By virtue of the inventive solution, the entire surface of the sanitary element, in particular edges and curves, can be rendered antislip, and this applies particularly to flat shower trays.

WORKING OF THE INVENTION

The Textured PLEXIGLAS® sheet was installed in an apparatus to DIN 51097 and tested.

By virtue of the inventive solution, the sanitary element has no zones that do not have antislip properties. The antislip sheet can be composed of one layer, of two layers (FIG. 1) or else of a plurality of layers. Multilayer sanitary elements can be produced via coextrusion of the corresponding moulding compositions.

Reinforcing layers that can be used are any of the reinforcing layers known in the construction of sanitary elements.

RESULTS

Textured PLEXIGLAS ® sheet    Angle (°)
Crimp (CL)                    5
Pearl                         5
WW086 SF (SF = skin friendly) 6
Pluto                         6
WBF99SW (SW = Swing)          12/test certificate No.
                              67160404.001

The Textured PLEXIGLAS® product with Swing surface achieves classification A to DIN 51097.

The height of the structures of Textured PLEXIGLAS® with Swing surface is about 58 μm, and their separation is from 3 to 8 mm, these being arabesque-like structures (FIG. 2).

EXAMPLE 1

Measurement of a Merely Structured Surface

EXAMPLE 2

Measurement of a Merely Micro-Rough Surface

EXAMPLE 3

Measurement of the Inventive Surface

Claims

1. Use of plastics mouldings with structured and micro-rough surfaces as antislip floor covering in barefoot areas affected by wet conditions.

2. Antislip floor covering for barefoot areas affected by wet conditions,

characterized in that

it is composed of a plastics moulding with structured and micro-rough surfaces.

3. Sanitary element,

characterized in that

it has an antislip floor covering according to claim 2.

4. Use according to claim 1,

characterized in that

the plastics moulding is composed of poly(meth)-acrylate.

5. Use according to claim 4,

characterized in that

the plastics moulding is composed of at least one layer composed of poly(meth)acrylate.

6. Use of plastics mouldings according to claim 4 as antislip covering for sanitary elements,

characterized in that

raised structures have been arranged at the surface of the plastics moulding, the separation of the structures being from 500 μm to 6000 μm, the amount of the raised structures being from 1 to 500/cm2, and the height of the raised structures being from 20 μm to 500 μm, and the micro-roughness being from 1 μm to 50 μm.

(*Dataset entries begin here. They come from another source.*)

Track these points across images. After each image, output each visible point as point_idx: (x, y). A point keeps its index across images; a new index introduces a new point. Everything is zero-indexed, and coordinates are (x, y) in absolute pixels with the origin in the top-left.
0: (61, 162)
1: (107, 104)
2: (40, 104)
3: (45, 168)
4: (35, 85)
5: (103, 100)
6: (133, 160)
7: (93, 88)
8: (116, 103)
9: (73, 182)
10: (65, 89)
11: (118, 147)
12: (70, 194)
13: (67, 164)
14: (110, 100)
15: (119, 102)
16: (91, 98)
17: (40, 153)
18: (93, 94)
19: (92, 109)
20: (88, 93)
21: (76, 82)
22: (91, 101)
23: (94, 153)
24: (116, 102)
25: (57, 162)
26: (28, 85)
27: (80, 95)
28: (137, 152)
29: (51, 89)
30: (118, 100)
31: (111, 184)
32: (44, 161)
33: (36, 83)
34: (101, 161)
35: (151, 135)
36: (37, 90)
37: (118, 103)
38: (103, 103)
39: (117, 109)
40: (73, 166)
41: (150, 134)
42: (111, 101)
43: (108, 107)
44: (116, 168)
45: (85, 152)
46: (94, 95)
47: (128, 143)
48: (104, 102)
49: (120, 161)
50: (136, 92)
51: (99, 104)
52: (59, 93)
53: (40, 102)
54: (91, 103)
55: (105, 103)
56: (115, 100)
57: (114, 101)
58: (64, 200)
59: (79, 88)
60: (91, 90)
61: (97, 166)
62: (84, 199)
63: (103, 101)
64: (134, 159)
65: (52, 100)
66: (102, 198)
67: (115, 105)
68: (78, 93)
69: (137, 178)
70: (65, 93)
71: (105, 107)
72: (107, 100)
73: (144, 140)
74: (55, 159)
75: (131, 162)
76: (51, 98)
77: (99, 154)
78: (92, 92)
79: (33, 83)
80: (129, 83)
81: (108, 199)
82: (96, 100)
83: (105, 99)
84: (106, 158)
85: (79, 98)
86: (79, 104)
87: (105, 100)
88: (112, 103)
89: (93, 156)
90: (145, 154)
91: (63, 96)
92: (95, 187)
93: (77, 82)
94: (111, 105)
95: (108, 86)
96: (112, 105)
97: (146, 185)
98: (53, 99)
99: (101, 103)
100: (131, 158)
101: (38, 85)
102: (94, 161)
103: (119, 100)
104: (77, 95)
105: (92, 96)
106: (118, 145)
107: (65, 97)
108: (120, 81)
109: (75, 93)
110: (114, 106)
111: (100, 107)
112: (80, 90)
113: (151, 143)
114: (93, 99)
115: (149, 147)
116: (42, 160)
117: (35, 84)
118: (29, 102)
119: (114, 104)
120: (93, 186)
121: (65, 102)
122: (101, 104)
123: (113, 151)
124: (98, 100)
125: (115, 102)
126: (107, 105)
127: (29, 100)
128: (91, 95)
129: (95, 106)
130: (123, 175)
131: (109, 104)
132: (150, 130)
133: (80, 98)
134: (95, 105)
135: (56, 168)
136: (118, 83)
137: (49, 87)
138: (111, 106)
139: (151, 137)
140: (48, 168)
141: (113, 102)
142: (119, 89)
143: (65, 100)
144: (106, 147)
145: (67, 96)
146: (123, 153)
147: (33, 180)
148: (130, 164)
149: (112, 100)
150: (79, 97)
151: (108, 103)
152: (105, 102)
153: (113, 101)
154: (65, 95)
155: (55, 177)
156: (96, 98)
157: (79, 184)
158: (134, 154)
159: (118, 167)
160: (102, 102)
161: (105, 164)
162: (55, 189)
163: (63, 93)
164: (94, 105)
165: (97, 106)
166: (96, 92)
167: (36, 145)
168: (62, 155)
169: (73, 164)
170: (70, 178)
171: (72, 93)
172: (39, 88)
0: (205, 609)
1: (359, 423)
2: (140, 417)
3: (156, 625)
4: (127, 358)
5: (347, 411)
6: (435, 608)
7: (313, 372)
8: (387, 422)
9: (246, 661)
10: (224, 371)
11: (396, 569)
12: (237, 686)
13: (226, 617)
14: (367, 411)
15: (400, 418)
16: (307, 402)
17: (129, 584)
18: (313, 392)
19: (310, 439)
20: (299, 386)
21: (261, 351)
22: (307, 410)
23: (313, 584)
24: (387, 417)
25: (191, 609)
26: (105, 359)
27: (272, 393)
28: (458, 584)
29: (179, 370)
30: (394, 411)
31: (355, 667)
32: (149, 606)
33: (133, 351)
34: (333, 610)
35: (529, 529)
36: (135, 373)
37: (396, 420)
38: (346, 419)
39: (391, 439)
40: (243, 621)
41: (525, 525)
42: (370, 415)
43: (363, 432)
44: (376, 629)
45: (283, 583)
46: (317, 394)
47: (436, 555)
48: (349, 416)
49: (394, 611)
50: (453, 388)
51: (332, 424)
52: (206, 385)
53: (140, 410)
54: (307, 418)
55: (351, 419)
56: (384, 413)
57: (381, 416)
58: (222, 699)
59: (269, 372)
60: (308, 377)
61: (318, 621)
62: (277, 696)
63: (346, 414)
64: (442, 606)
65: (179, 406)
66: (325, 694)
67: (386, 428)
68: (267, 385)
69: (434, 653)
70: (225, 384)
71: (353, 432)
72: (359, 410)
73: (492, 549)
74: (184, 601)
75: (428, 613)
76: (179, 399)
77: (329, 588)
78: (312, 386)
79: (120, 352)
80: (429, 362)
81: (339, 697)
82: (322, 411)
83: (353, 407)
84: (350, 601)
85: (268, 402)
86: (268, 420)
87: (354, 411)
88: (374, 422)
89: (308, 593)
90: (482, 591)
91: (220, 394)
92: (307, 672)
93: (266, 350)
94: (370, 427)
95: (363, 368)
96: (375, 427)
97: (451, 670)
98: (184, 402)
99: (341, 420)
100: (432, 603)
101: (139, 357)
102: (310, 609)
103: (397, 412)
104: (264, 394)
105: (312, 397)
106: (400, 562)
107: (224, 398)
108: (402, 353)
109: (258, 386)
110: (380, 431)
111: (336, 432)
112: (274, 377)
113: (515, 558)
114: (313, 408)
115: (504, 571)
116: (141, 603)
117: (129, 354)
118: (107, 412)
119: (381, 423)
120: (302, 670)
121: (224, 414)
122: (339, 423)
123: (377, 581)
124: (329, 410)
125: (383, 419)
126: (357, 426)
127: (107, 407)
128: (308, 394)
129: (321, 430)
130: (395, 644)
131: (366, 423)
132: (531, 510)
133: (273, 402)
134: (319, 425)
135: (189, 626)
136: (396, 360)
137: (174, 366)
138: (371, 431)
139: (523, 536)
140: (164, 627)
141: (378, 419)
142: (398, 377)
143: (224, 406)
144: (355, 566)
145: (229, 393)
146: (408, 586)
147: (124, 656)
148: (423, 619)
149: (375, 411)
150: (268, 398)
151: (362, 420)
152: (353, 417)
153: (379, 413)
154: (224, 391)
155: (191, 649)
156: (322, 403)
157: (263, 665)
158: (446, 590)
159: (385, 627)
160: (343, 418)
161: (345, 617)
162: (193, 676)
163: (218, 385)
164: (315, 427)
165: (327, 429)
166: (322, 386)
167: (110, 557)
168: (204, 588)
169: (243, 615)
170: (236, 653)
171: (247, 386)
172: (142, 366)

7. Use of plastics mouldings according to claim 6 as antislip covering for sanitary elements,

characterized in that

raised structures have been arranged at the surface of the plastics moulding, the separation of the structures being from 1500 μm to 4500 μm, the amount of the raised structures being from 1 to 250/cm2, and the height of the raised structures being from 20 μm to 500 μm, and the micro-roughness of the raised structures being from 2 μm to 40 μm.

8. Use of plastics mouldings according to claim 7 as antislip covering for sanitary elements,

characterized in that

raised structures have been arranged at the surface of the plastics moulding, the separation of the structures being from 1500 μm to 4500 μm, the amount of the raised structures being from 1 to 250/cm2, and the height of the raised structures being from 20 μm to 500 μm, and the micro-roughness of the raised structures being from 1 μm to 15 μm.